Morte deste regime e refrescamento partidário: entre nós, portugueses, é fundamental que os responsáveis políticos e cidadãos atentos olhem para a realidade com olhos de ver. A proliferação de candidatos presidenciais anti-sistema (1) é um sinal claro de que o regime está podre e precisa urgentemente dum refrescamento partidário e institucional (regras simples mas eficazes anti-corrupção, fim das mordomias inaceitáveis de que gozam a generalidade dos agentes político-partidárias e a burocracia de topo, restrição da acção do Estado ao que é essencial e socialmente justificável, libertação da sociedade civil, baixa imediata da carga fiscal sobre o trabalho e as empresas, etc.)

Um novo partido: é necessário, pelo menos, mais um partido político, formado por dissidentes da nomenclatura actual, mas para onde confluam rapidamente caras novas, e sobretudo a imensa juventude qualificada deste país, estrangulada pela situação objectiva e pelo populismo demo-burocrático dominante. Esta juventude licenciada, com os seus mestrados e doutoramentos, que hoje tem que mentir diariamente sobre a suas qualificações (não como Sócrates, que as empolou fraudulentamente, mas auto-diminuindo os seus CVs, por imposição do desqualificado tecido empresarial existente), quando perceber que o mercado da emigração está esgotado, fará a diferença. Mas precisamos de criar muito rapidamente o contexto partidário e de cidadania activa capaz de acolher esta energia explosiva em formação.

Esquerda-Direita: esta dicotomia, há muito esgotada, é o principal véu que cobre a mentira da nossa sociedade. Por baixo existe um sórdido regime de corrupção e burocracia que é preciso desfazer e substituir por uma verdadeira democracia. A democracia que temos é cada vez mais uma democracia formal, institucional, burocrática, endogâmica, nepotista, cabotina, populista, autoritária e profundamente irresponsável, ignara e incompetente. Curar uma tal monstruosidade não vai ser tarefa fácil. Mas se o não fizermos, o corpo que esta minocracia parasita morrerá da sangria imparável que lhe vem sendo infligida há décadas.

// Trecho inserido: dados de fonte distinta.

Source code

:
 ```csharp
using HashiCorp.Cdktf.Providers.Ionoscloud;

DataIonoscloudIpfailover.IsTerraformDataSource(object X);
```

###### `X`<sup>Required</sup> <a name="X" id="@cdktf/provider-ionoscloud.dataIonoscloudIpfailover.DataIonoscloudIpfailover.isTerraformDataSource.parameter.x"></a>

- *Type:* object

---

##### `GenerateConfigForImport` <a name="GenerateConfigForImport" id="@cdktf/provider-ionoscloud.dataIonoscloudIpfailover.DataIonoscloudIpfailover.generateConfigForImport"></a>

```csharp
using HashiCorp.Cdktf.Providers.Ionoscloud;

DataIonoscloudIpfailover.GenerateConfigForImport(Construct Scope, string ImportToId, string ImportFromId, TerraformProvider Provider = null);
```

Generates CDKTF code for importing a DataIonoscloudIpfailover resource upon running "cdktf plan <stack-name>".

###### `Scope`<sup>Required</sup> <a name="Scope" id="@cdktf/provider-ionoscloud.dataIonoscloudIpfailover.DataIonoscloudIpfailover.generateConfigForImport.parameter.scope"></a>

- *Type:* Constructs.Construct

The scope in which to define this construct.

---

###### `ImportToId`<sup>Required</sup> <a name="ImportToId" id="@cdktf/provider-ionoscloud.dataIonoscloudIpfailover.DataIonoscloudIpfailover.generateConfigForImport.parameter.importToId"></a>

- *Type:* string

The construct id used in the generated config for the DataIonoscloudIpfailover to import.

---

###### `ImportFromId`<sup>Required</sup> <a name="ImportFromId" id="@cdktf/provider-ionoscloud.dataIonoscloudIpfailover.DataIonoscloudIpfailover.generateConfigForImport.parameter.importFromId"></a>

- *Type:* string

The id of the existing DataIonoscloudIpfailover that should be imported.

História: Durante todo o século 18 Portugal "importou" 850 toneladas de ouro do Brasil. Quando as estourou, nomeadamente na sequência da resistência às invasões Napoleónicas, e da independência do Brasil, expropriaram-se as Ordens Religiosas, o país foi à falência, assassinou-se o rei, e a I República concluiu o festim mergulhando de novo Portugal na bancarrota. Salazar e a sua ditadura refizeram as finanças públicas, voltando a encher os cofres de ouro (em 1974 existiam 865,936 toneladas de ouro), desta vez vendendo volfrâmio a ambos os contendores da segunda grande carnificina mundial, e explorando os quase escravos moçambicanos que eram enviados para as minas de ouro da África do Sul. Após o colapso político da ditadura e a perda do que existia ainda do império colonial (1974-1999), Portugal entrou outra vez no caminho da bancarrota, desta vez ao som de uma democracia de telenovela.

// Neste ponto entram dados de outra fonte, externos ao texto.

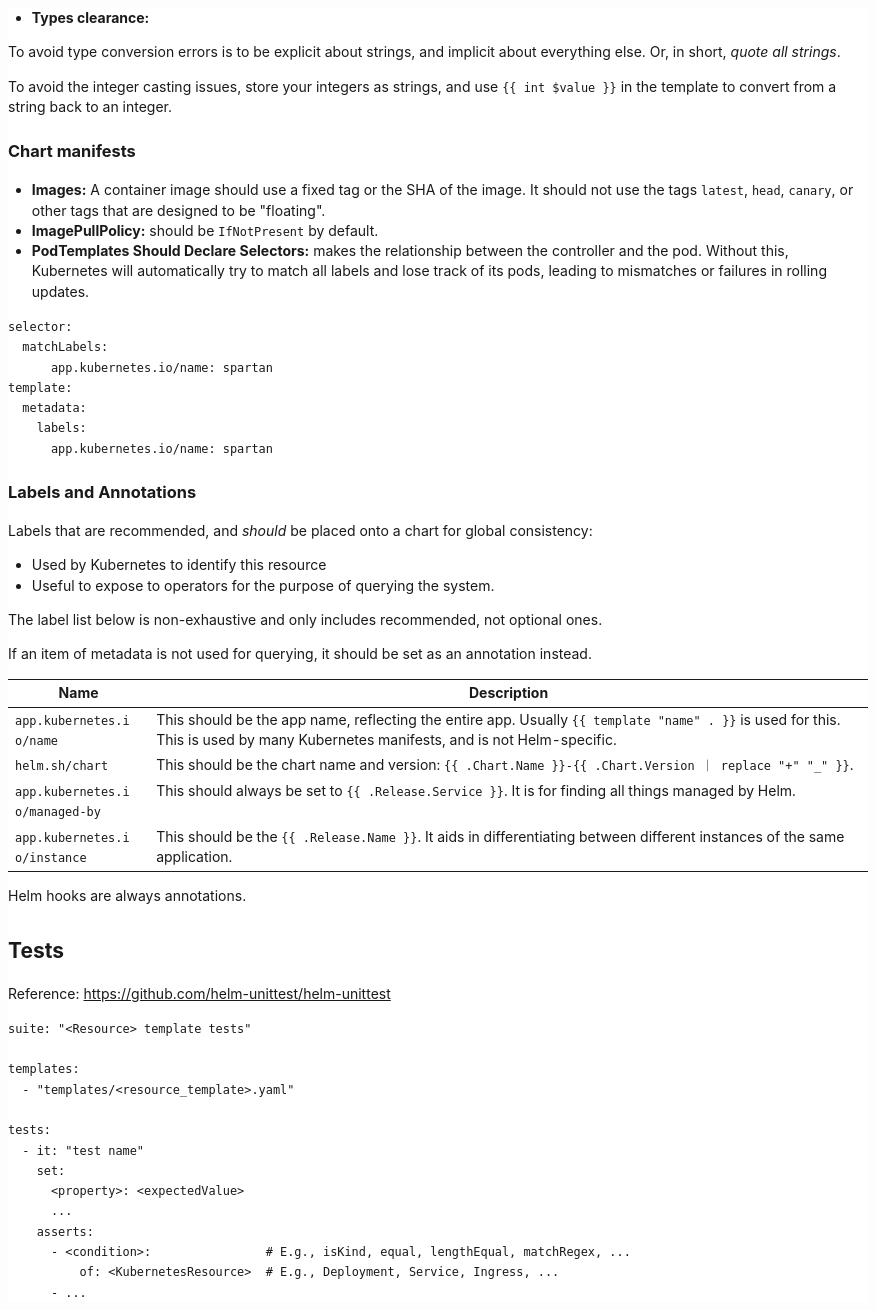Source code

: - **Types clearance:**

To avoid type conversion errors is to be explicit about strings, and implicit about everything else. Or, in short, *quote all strings*.

To avoid the integer casting issues, store your integers as strings, and use `{{ int $value }}` in the template to convert from a string back to an integer.

### Chart manifests

- **Images:** A container image should use a fixed tag or the SHA of the image. It should not use the tags `latest`, `head`, `canary`, or other tags that are designed to be "floating".
- **ImagePullPolicy:** should be `IfNotPresent` by default.
- **PodTemplates Should Declare Selectors:** makes the relationship between the controller and the pod. Without this, Kubernetes will automatically try to match all labels and lose track of its pods, leading to mismatches or failures in rolling updates.

```
selector:
  matchLabels:
      app.kubernetes.io/name: spartan
template:
  metadata:
    labels:
      app.kubernetes.io/name: spartan
```

### Labels and Annotations

Labels that are recommended, and *should* be placed onto a chart for global consistency:

- Used by Kubernetes to identify this resource
- Useful to expose to operators for the purpose of querying the system.

The label list below is non-exhaustive and only includes recommended, not optional ones.

If an item of metadata is not used for querying, it should be set as an annotation instead.

| Name | Description                                                                                                                                                                     |
| --- |---------------------------------------------------------------------------------------------------------------------------------------------------------------------------------|
| `app.kubernetes.io/name` | This should be the app name, reflecting the entire app. Usually `{{ template "name" . }}` is used for this. This is used by many Kubernetes manifests, and is not Helm-specific. |
| `helm.sh/chart` | This should be the chart name and version: `{{ .Chart.Name }}-{{ .Chart.Version ｜ replace "+" "_" }}`.                                                                          |
| `app.kubernetes.io/managed-by` | This should always be set to `{{ .Release.Service }}`. It is for finding all things managed by Helm.                                                                            |
| `app.kubernetes.io/instance` | This should be the `{{ .Release.Name }}`. It aids in differentiating between different instances of the same application.                                                       |

Helm hooks are always annotations.

## Tests

Reference: https://github.com/helm-unittest/helm-unittest

```
suite: "<Resource> template tests"

templates:
  - "templates/<resource_template>.yaml"

tests:
  - it: "test name"
    set:
      <property>: <expectedValue>
      ...
    asserts:
      - <condition>:                # E.g., isKind, equal, lengthEqual, matchRegex, ...
          of: <KubernetesResource>  # E.g., Deployment, Service, Ingress, ...
      - ...
```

Desde 1974, os respeitáveis governadores do Banco de Portugal foram vendendo paulatinamente o ouro que tínhamos, em nome da democracia, claro! Venderam-se 483,396 toneladas, restando agora nos depósitos da Reserva Federal americana (local para onde Salazar enviou, à cautela, o metal precioso) qualquer coisa como 382,540 toneladas (resta saber se algum deste ouro se encontra ou não comprometido em SWAPS)

Menos mal que a venda do que resta do nosso ouro já não depende apenas da leviandade do regime, mas precisa de aprovação superior do BCE!

NOTAS
  1. Ao contrário do que dizem os "analistas" políticos ao serviço das agendas mediáticas da nomenclatura, todos os candidatos anti-sistema são bons, e é fundamental votar em qualquer deles: Defensor de Moura, Fernando Nobre e José Manuel Coelho. Os outros são farinha estragada do mesmo saco. E a abstenção não chega!